[Biojava-l] Question about cutting a sequence
Thomas Down
td2@sanger.ac.uk
Fri, 20 Sep 2002 14:32:39 +0100
On Fri, Sep 20, 2002 at 03:18:07PM +0200, Stein Aerts wrote:
>
> I've had these questions since I started using Biojava a year ago, and I
> still can't get it right:
>
> 1. How can I take a certain part of an annotated sequence (let's say from bp
> 500 to 750), make a new sequence from this part, while retaining all
> annotations of the piece, in new coordinates? So a feature on the original
> sequence from 600 to 610 has to be the same feature with its annotation, on
> the subsequence from 100-110.
Sequence bigSequence = ...
Sequence smallSequence = new SubSequence(bigSequence, 500, 750);
All annotations are `projected' into subsequence coordinates. In
recent versions (can't remember off the top of my head whether this
got in before 1.2 or not) you can also edit the annotation on
the SubSequence (and have changes reflected back to the parent
sequence).
If a feature crosses the boundary of the SubSequence (e.g.
for 450..550), you'll get a RemoteFeature corresponding to
the portion of the complete feature which fits onto the
SubSequence.
> 2. If I'm using DNA sequences, and if I need the strand of my features, then
> I get Exceptions when a certain feature is not stranded. So in the first
> case I need a StrandedFeature, in the second a Feature, but that puzzles me.

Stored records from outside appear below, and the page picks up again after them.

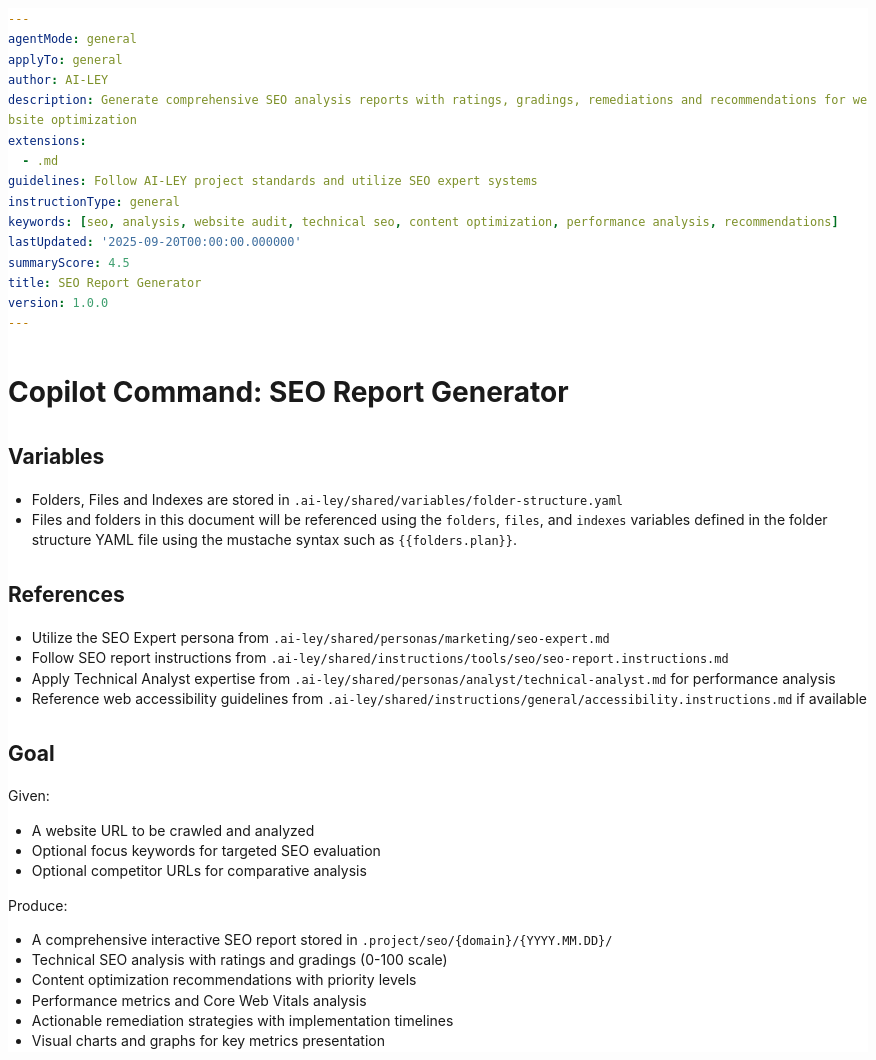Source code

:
 ```yaml
---
agentMode: general
applyTo: general
author: AI-LEY
description: Generate comprehensive SEO analysis reports with ratings, gradings, remediations and recommendations for website optimization
extensions:
  - .md
guidelines: Follow AI-LEY project standards and utilize SEO expert systems
instructionType: general
keywords: [seo, analysis, website audit, technical seo, content optimization, performance analysis, recommendations]
lastUpdated: '2025-09-20T00:00:00.000000'
summaryScore: 4.5
title: SEO Report Generator
version: 1.0.0
---
```


# Copilot Command: SEO Report Generator

## Variables

- Folders, Files and Indexes are stored in `.ai-ley/shared/variables/folder-structure.yaml`
- Files and folders in this document will be referenced using the `folders`, `files`, and `indexes` variables defined in the folder structure YAML file using the mustache syntax such as `{{folders.plan}}`.

## References

- Utilize the SEO Expert persona from `.ai-ley/shared/personas/marketing/seo-expert.md`
- Follow SEO report instructions from `.ai-ley/shared/instructions/tools/seo/seo-report.instructions.md`
- Apply Technical Analyst expertise from `.ai-ley/shared/personas/analyst/technical-analyst.md` for performance analysis
- Reference web accessibility guidelines from `.ai-ley/shared/instructions/general/accessibility.instructions.md` if available

## Goal

Given:

- A website URL to be crawled and analyzed
- Optional focus keywords for targeted SEO evaluation
- Optional competitor URLs for comparative analysis

Produce:

- A comprehensive interactive SEO report stored in `.project/seo/{domain}/{YYYY.MM.DD}/`
- Technical SEO analysis with ratings and gradings (0-100 scale)
- Content optimization recommendations with priority levels
- Performance metrics and Core Web Vitals analysis
- Actionable remediation strategies with implementation timelines
- Visual charts and graphs for key metrics presentation
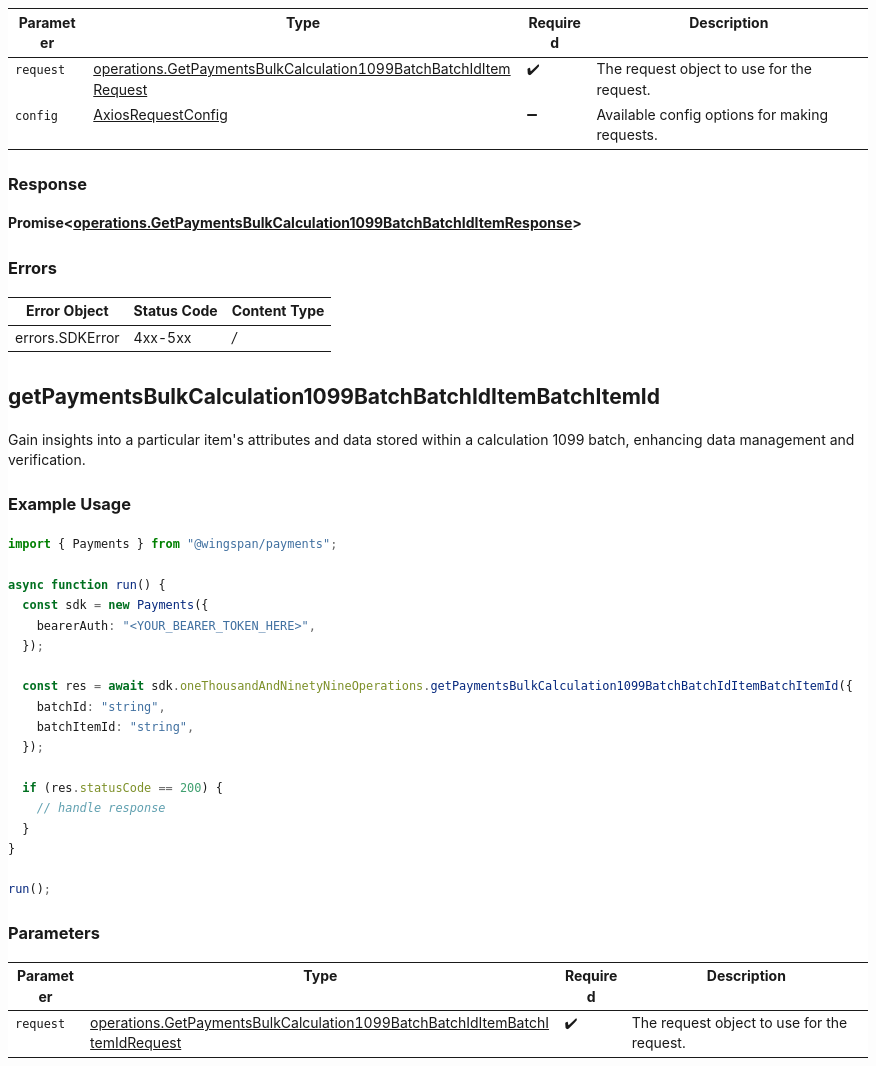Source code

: | Parameter                                                                                                                                                | Type                                                                                                                                                     | Required                                                                                                                                                 | Description                                                                                                                                              |
| -------------------------------------------------------------------------------------------------------------------------------------------------------- | -------------------------------------------------------------------------------------------------------------------------------------------------------- | -------------------------------------------------------------------------------------------------------------------------------------------------------- | -------------------------------------------------------------------------------------------------------------------------------------------------------- |
| `request`                                                                                                                                                | [operations.GetPaymentsBulkCalculation1099BatchBatchIdItemRequest](../../sdk/models/operations/getpaymentsbulkcalculation1099batchbatchiditemrequest.md) | :heavy_check_mark:                                                                                                                                       | The request object to use for the request.                                                                                                               |
| `config`                                                                                                                                                 | [AxiosRequestConfig](https://axios-http.com/docs/req_config)                                                                                             | :heavy_minus_sign:                                                                                                                                       | Available config options for making requests.                                                                                                            |


### Response

**Promise<[operations.GetPaymentsBulkCalculation1099BatchBatchIdItemResponse](../../sdk/models/operations/getpaymentsbulkcalculation1099batchbatchiditemresponse.md)>**
### Errors

| Error Object    | Status Code     | Content Type    |
| --------------- | --------------- | --------------- |
| errors.SDKError | 4xx-5xx         | */*             |

## getPaymentsBulkCalculation1099BatchBatchIdItemBatchItemId

Gain insights into a particular item's attributes and data stored within a calculation 1099 batch, enhancing data management and verification.

### Example Usage

```typescript
import { Payments } from "@wingspan/payments";

async function run() {
  const sdk = new Payments({
    bearerAuth: "<YOUR_BEARER_TOKEN_HERE>",
  });

  const res = await sdk.oneThousandAndNinetyNineOperations.getPaymentsBulkCalculation1099BatchBatchIdItemBatchItemId({
    batchId: "string",
    batchItemId: "string",
  });

  if (res.statusCode == 200) {
    // handle response
  }
}

run();
```

### Parameters

| Parameter                                                                                                                                                                      | Type                                                                                                                                                                           | Required                                                                                                                                                                       | Description                                                                                                                                                                    |
| ------------------------------------------------------------------------------------------------------------------------------------------------------------------------------ | ------------------------------------------------------------------------------------------------------------------------------------------------------------------------------ | ------------------------------------------------------------------------------------------------------------------------------------------------------------------------------ | ------------------------------------------------------------------------------------------------------------------------------------------------------------------------------ |
| `request`                                                                                                                                                                      | [operations.GetPaymentsBulkCalculation1099BatchBatchIdItemBatchItemIdRequest](../../sdk/models/operations/getpaymentsbulkcalculation1099batchbatchiditembatchitemidrequest.md) | :heavy_check_mark:                                                                                                                                                             | The request object to use for the request.                                                                                                                                     |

The idea here is that, even if you're just considering DNA
sequences, some types of annotation are inherantly directional
(exons, promoters, etc) while others may not be (replication
origins, matrix attachment sites, etc.). The idea is that
you use StrandedFeature only for cases where the strand has some
real meaning.
If you want to use strand information in a safe way, you can do:
Feature f = ...
StrandedFeature.Strand strand = StrandedFeature.UNKNOWN;
if (f instanceof StrandedFeature) {
strand = ((StrandedFeature) f).getStrand();
}
[Aside: it might be worth putting this snippet as a convenience
method somewhere...]
Hope this makes some kind of sense,
Thomas.